[Page-level text extractions]
# # # # # # #
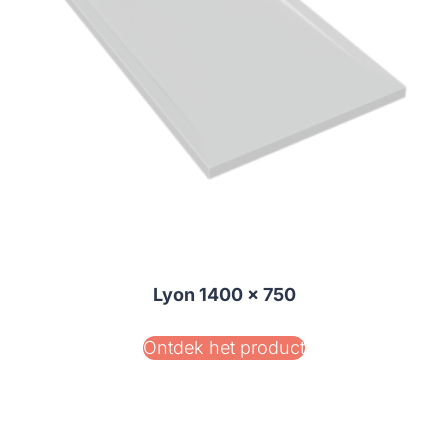
Lyon 1400 x 750
Ontdek het product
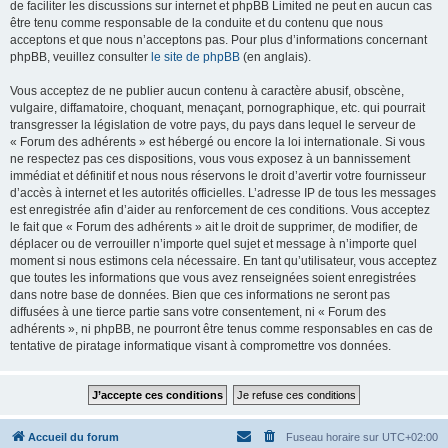
de faciliter les discussions sur internet et phpBB Limited ne peut en aucun cas
être tenu comme responsable de la conduite et du contenu que nous
acceptons et que nous n’acceptons pas. Pour plus d’informations concernant
phpBB, veuillez consulter
le site de phpBB
(en anglais).
Vous acceptez de ne publier aucun contenu à caractère abusif, obscène,
vulgaire, diffamatoire, choquant, menaçant, pornographique, etc. qui pourrait
transgresser la législation de votre pays, du pays dans lequel le serveur de
« Forum des adhérents » est hébergé ou encore la loi internationale. Si vous
ne respectez pas ces dispositions, vous vous exposez à un bannissement
immédiat et définitif et nous nous réservons le droit d’avertir votre fournisseur
d’accès à internet et les autorités officielles. L’adresse IP de tous les messages
est enregistrée afin d’aider au renforcement de ces conditions. Vous acceptez
le fait que « Forum des adhérents » ait le droit de supprimer, de modifier, de
déplacer ou de verrouiller n’importe quel sujet et message à n’importe quel
moment si nous estimons cela nécessaire. En tant qu’utilisateur, vous acceptez
que toutes les informations que vous avez renseignées soient enregistrées
dans notre base de données. Bien que ces informations ne seront pas
diffusées à une tierce partie sans votre consentement, ni « Forum des
adhérents », ni phpBB, ne pourront être tenus comme responsables en cas de
tentative de piratage informatique visant à compromettre vos données.
Accueil du forum
Fuseau horaire sur
UTC+02:00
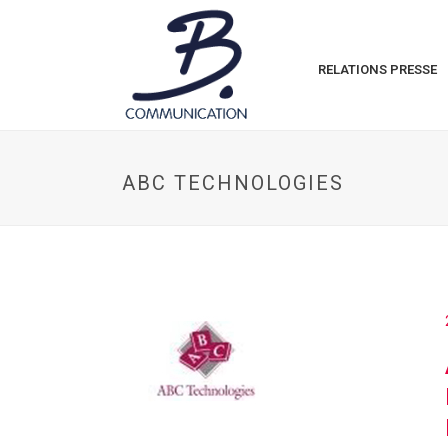
RELATIONS PRESSE
ABC TECHNOLOGIES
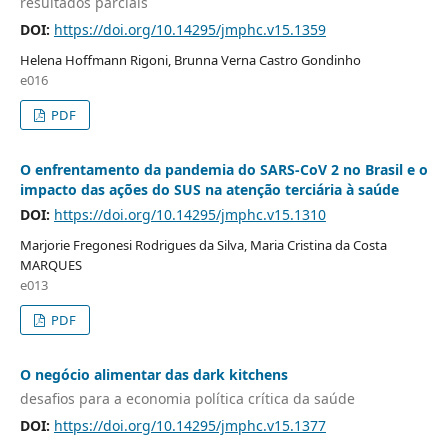
resultados parciais
DOI:
https://doi.org/10.14295/jmphc.v15.1359
Helena Hoffmann Rigoni, Brunna Verna Castro Gondinho
e016
PDF
O enfrentamento da pandemia do SARS-CoV 2 no Brasil e o
impacto das ações do SUS na atenção terciária à saúde
DOI:
https://doi.org/10.14295/jmphc.v15.1310
Marjorie Fregonesi Rodrigues da Silva, Maria Cristina da Costa
MARQUES
e013
PDF
O negócio alimentar das dark kitchens
desafios para a economia política crítica da saúde
DOI:
https://doi.org/10.14295/jmphc.v15.1377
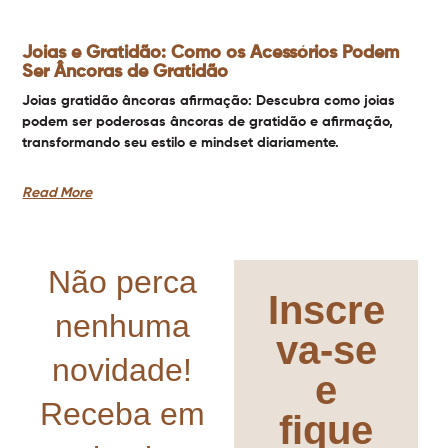
Joias e Gratidão: Como os Acessórios Podem
Ser Âncoras de Gratidão
Joias gratidão âncoras afirmação: Descubra como joias
podem ser poderosas âncoras de gratidão e afirmação,
transformando seu estilo e mindset diariamente.
Read More
Não perca
Inscre
nenhuma
va-se
novidade!
e
Receba em
fique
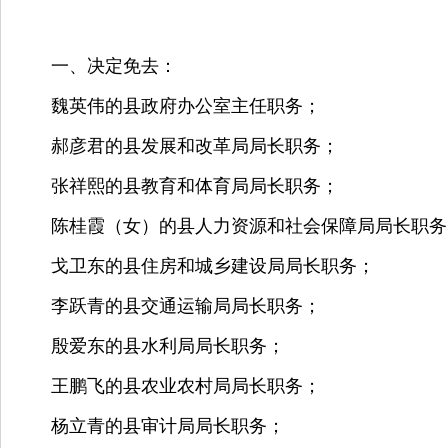
一、决定免去：
魏英伟的县政府办公室主任职务；
郝彦君的县发展和改革局局长职务；
张祥熙的县教育和体育局局长职务；
陈桂霞（女）的县人力资源和社会保障局局长职务
戈卫东的县住房和城乡建设局局长职务；
李跃青的县交通运输局局长职务；
殷爱东的县水利局局长职务；
王鹏飞的县农业农村局局长职务；
杨立青的县审计局局长职务；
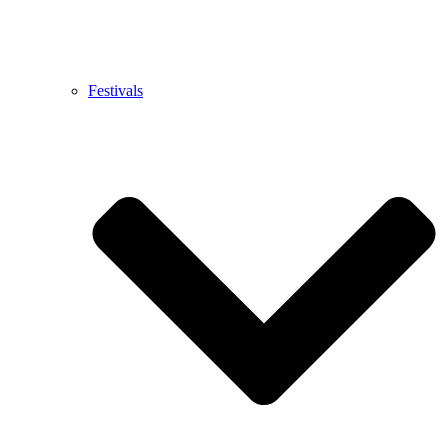
Festivals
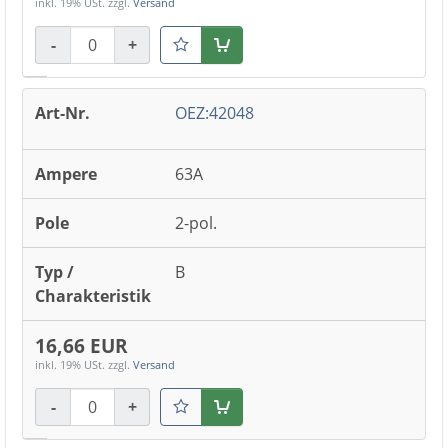
inkl. 19% USt.
zzgl.
Versand
-
+
Warenkorb
OEZ:42048
63A
2-pol.
B
16,66 EUR
inkl. 19% USt.
zzgl.
Versand
-
+
Warenkorb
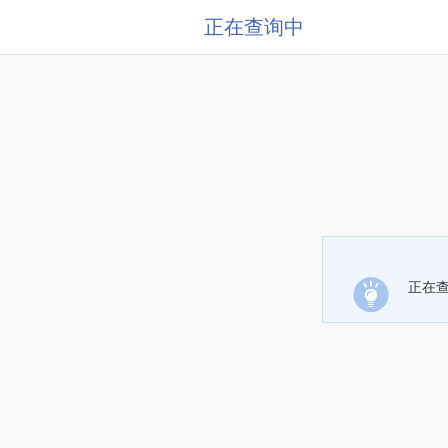
正在查询中
正在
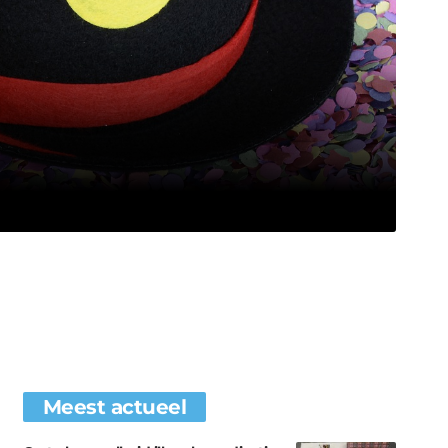
Meest actueel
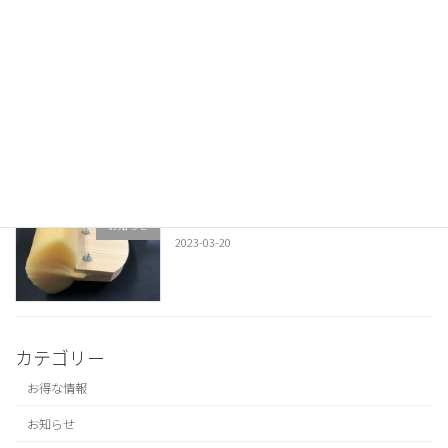
染料とバインダー
製品について
2023-04-12
染色の道具③ スポンジ刷毛（ハケ）
お知らせ
2023-03-20
カテゴリー
お得な情報
お知らせ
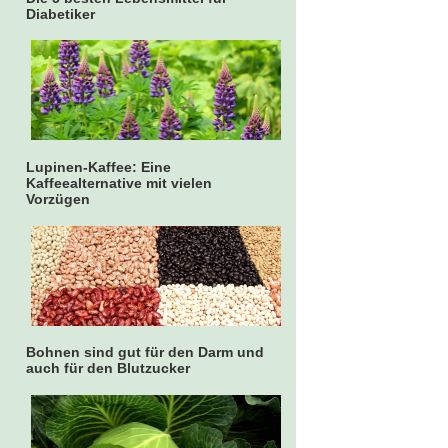
Diabetiker
Lupinen-Kaffee: Eine
Kaffeealternative mit vielen
Vorzügen
Bohnen sind gut für den Darm und
auch für den Blutzucker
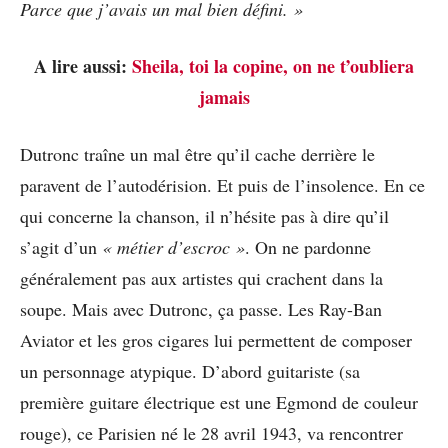
Parce que j’avais un mal bien défini. »
A lire aussi:
Sheila, toi la copine, on ne t’oubliera
jamais
Dutronc traîne un mal être qu’il cache derrière le
paravent de l’autodérision. Et puis de l’insolence. En ce
qui concerne la chanson, il n’hésite pas à dire qu’il
s’agit d’un
« métier d’escroc »
. On ne pardonne
généralement pas aux artistes qui crachent dans la
soupe. Mais avec Dutronc, ça passe. Les Ray-Ban
Aviator et les gros cigares lui permettent de composer
un personnage atypique. D’abord guitariste (sa
première guitare électrique est une Egmond de couleur
rouge), ce Parisien né le 28 avril 1943, va rencontrer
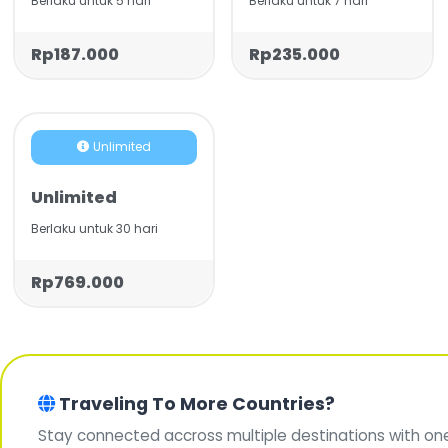
Berlaku untuk 5 hari
Berlaku untuk 7 hari
Rp187.000
Rp235.000
Unlimited
Unlimited
Berlaku untuk 30 hari
Rp769.000
Traveling To More Countries?
Stay connected accross multiple destinations with on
# # # # # # #
- [EXERCISE] Look above for the line with "Parce que j’avais" and the line with "généralement pas aux". Write out those two lines and all the lines between them, exactly, and no others.

- [TASK SOLUTION]
Parce que j’avais un mal bien défini. »
A lire aussi:
Sheila, toi la copine, on ne t’oubliera
jamais
Dutronc traîne un mal être qu’il cache derrière le
paravent de l’autodérision. Et puis de l’insolence. En ce
qui concerne la chanson, il n’hésite pas à dire qu’il
s’agit d’un
« métier d’escroc »
. On ne pardonne
généralement pas aux artistes qui crachent dans la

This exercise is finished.